→ **Available records**
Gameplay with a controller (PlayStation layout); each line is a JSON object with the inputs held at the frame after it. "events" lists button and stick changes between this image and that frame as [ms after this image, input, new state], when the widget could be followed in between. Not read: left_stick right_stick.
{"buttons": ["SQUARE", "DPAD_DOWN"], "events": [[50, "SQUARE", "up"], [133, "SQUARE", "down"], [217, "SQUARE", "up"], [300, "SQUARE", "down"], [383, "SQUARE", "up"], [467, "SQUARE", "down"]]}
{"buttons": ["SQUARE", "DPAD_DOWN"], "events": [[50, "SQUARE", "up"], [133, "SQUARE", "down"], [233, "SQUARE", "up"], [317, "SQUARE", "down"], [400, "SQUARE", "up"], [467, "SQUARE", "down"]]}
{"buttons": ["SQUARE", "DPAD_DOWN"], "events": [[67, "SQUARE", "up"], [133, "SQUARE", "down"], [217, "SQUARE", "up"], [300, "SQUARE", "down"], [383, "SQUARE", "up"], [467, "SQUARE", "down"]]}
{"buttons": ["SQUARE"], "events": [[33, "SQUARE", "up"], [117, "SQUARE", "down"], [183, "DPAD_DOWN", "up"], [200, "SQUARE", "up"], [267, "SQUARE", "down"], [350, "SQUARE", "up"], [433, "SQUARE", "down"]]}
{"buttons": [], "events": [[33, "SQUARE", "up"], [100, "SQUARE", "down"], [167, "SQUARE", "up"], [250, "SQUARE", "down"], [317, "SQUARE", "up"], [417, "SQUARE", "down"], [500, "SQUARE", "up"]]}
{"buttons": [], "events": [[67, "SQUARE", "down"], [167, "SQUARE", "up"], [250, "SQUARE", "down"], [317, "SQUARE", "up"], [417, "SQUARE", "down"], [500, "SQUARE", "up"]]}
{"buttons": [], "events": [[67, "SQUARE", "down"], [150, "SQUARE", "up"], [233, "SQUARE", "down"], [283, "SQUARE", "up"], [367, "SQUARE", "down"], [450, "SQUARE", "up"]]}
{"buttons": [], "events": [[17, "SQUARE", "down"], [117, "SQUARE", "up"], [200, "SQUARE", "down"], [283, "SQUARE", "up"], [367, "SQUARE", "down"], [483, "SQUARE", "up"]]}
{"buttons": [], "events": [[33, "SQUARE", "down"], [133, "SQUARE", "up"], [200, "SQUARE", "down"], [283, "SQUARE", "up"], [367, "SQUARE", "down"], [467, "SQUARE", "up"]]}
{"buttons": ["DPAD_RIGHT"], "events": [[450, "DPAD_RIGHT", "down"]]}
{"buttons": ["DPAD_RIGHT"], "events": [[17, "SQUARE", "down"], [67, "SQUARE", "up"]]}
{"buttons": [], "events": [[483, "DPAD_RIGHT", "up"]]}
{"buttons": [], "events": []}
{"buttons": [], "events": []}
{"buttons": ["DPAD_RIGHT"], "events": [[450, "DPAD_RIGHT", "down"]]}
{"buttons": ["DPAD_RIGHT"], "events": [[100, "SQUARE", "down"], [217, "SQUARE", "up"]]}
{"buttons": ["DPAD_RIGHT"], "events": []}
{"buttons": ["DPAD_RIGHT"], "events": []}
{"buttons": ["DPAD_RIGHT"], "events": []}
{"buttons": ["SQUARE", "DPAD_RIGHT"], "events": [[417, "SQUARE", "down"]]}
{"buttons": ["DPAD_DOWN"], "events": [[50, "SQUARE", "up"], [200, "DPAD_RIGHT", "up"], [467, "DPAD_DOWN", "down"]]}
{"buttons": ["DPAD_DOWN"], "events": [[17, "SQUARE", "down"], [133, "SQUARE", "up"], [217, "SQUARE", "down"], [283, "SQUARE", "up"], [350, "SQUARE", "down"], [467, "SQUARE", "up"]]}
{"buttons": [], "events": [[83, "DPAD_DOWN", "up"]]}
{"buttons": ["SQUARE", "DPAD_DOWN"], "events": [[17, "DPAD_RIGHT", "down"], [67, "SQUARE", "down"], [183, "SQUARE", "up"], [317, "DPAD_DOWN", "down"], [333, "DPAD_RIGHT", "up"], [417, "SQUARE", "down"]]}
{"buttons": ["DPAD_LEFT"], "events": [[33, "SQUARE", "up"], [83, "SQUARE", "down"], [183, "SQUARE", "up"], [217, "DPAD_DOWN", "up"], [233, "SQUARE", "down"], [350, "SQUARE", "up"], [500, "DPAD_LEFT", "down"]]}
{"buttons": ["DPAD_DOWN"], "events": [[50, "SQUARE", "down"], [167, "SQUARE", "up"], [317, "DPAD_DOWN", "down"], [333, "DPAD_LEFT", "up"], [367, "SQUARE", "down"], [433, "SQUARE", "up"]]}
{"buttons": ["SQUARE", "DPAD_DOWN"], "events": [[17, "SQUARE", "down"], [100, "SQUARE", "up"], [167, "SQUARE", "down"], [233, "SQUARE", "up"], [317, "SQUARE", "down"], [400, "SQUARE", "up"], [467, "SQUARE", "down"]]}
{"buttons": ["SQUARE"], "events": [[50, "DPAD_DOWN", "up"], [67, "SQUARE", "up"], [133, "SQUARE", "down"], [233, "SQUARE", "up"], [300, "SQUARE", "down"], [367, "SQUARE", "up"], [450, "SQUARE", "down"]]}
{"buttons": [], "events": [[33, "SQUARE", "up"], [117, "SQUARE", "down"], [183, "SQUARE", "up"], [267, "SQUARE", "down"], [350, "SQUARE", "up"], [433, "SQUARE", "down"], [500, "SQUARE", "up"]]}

→ **Work instruction**
Could you output each line above exactly as it was given?

→ **Exercise solution**
Gameplay with a controller (PlayStation layout); each line is a JSON object with the inputs held at the frame after it. "events" lists button and stick changes between this image and that frame as [ms after this image, input, new state], when the widget could be followed in between. Not read: left_stick right_stick.
{"buttons": ["SQUARE", "DPAD_DOWN"], "events": [[50, "SQUARE", "up"], [133, "SQUARE", "down"], [217, "SQUARE", "up"], [300, "SQUARE", "down"], [383, "SQUARE", "up"], [467, "SQUARE", "down"]]}
{"buttons": ["SQUARE", "DPAD_DOWN"], "events": [[50, "SQUARE", "up"], [133, "SQUARE", "down"], [233, "SQUARE", "up"], [317, "SQUARE", "down"], [400, "SQUARE", "up"], [467, "SQUARE", "down"]]}
{"buttons": ["SQUARE", "DPAD_DOWN"], "events": [[67, "SQUARE", "up"], [133, "SQUARE", "down"], [217, "SQUARE", "up"], [300, "SQUARE", "down"], [383, "SQUARE", "up"], [467, "SQUARE", "down"]]}
{"buttons": ["SQUARE"], "events": [[33, "SQUARE", "up"], [117, "SQUARE", "down"], [183, "DPAD_DOWN", "up"], [200, "SQUARE", "up"], [267, "SQUARE", "down"], [350, "SQUARE", "up"], [433, "SQUARE", "down"]]}
{"buttons": [], "events": [[33, "SQUARE", "up"], [100, "SQUARE", "down"], [167, "SQUARE", "up"], [250, "SQUARE", "down"], [317, "SQUARE", "up"], [417, "SQUARE", "down"], [500, "SQUARE", "up"]]}
{"buttons": [], "events": [[67, "SQUARE", "down"], [167, "SQUARE", "up"], [250, "SQUARE", "down"], [317, "SQUARE", "up"], [417, "SQUARE", "down"], [500, "SQUARE", "up"]]}
{"buttons": [], "events": [[67, "SQUARE", "down"], [150, "SQUARE", "up"], [233, "SQUARE", "down"], [283, "SQUARE", "up"], [367, "SQUARE", "down"], [450, "SQUARE", "up"]]}
{"buttons": [], "events": [[17, "SQUARE", "down"], [117, "SQUARE", "up"], [200, "SQUARE", "down"], [283, "SQUARE", "up"], [367, "SQUARE", "down"], [483, "SQUARE", "up"]]}
{"buttons": [], "events": [[33, "SQUARE", "down"], [133, "SQUARE", "up"], [200, "SQUARE", "down"], [283, "SQUARE", "up"], [367, "SQUARE", "down"], [467, "SQUARE", "up"]]}
{"buttons": ["DPAD_RIGHT"], "events": [[450, "DPAD_RIGHT", "down"]]}
{"buttons": ["DPAD_RIGHT"], "events": [[17, "SQUARE", "down"], [67, "SQUARE", "up"]]}
{"buttons": [], "events": [[483, "DPAD_RIGHT", "up"]]}
{"buttons": [], "events": []}
{"buttons": [], "events": []}
{"buttons": ["DPAD_RIGHT"], "events": [[450, "DPAD_RIGHT", "down"]]}
{"buttons": ["DPAD_RIGHT"], "events": [[100, "SQUARE", "down"], [217, "SQUARE", "up"]]}
{"buttons": ["DPAD_RIGHT"], "events": []}
{"buttons": ["DPAD_RIGHT"], "events": []}
{"buttons": ["DPAD_RIGHT"], "events": []}
{"buttons": ["SQUARE", "DPAD_RIGHT"], "events": [[417, "SQUARE", "down"]]}
{"buttons": ["DPAD_DOWN"], "events": [[50, "SQUARE", "up"], [200, "DPAD_RIGHT", "up"], [467, "DPAD_DOWN", "down"]]}
{"buttons": ["DPAD_DOWN"], "events": [[17, "SQUARE", "down"], [133, "SQUARE", "up"], [217, "SQUARE", "down"], [283, "SQUARE", "up"], [350, "SQUARE", "down"], [467, "SQUARE", "up"]]}
{"buttons": [], "events": [[83, "DPAD_DOWN", "up"]]}
{"buttons": ["SQUARE", "DPAD_DOWN"], "events": [[17, "DPAD_RIGHT", "down"], [67, "SQUARE", "down"], [183, "SQUARE", "up"], [317, "DPAD_DOWN", "down"], [333, "DPAD_RIGHT", "up"], [417, "SQUARE", "down"]]}
{"buttons": ["DPAD_LEFT"], "events": [[33, "SQUARE", "up"], [83, "SQUARE", "down"], [183, "SQUARE", "up"], [217, "DPAD_DOWN", "up"], [233, "SQUARE", "down"], [350, "SQUARE", "up"], [500, "DPAD_LEFT", "down"]]}
{"buttons": ["DPAD_DOWN"], "events": [[50, "SQUARE", "down"], [167, "SQUARE", "up"], [317, "DPAD_DOWN", "down"], [333, "DPAD_LEFT", "up"], [367, "SQUARE", "down"], [433, "SQUARE", "up"]]}
{"buttons": ["SQUARE", "DPAD_DOWN"], "events": [[17, "SQUARE", "down"], [100, "SQUARE", "up"], [167, "SQUARE", "down"], [233, "SQUARE", "up"], [317, "SQUARE", "down"], [400, "SQUARE", "up"], [467, "SQUARE", "down"]]}
{"buttons": ["SQUARE"], "events": [[50, "DPAD_DOWN", "up"], [67, "SQUARE", "up"], [133, "SQUARE", "down"], [233, "SQUARE", "up"], [300, "SQUARE", "down"], [367, "SQUARE", "up"], [450, "SQUARE", "down"]]}
{"buttons": [], "events": [[33, "SQUARE", "up"], [117, "SQUARE", "down"], [183, "SQUARE", "up"], [267, "SQUARE", "down"], [350, "SQUARE", "up"], [433, "SQUARE", "down"], [500, "SQUARE", "up"]]}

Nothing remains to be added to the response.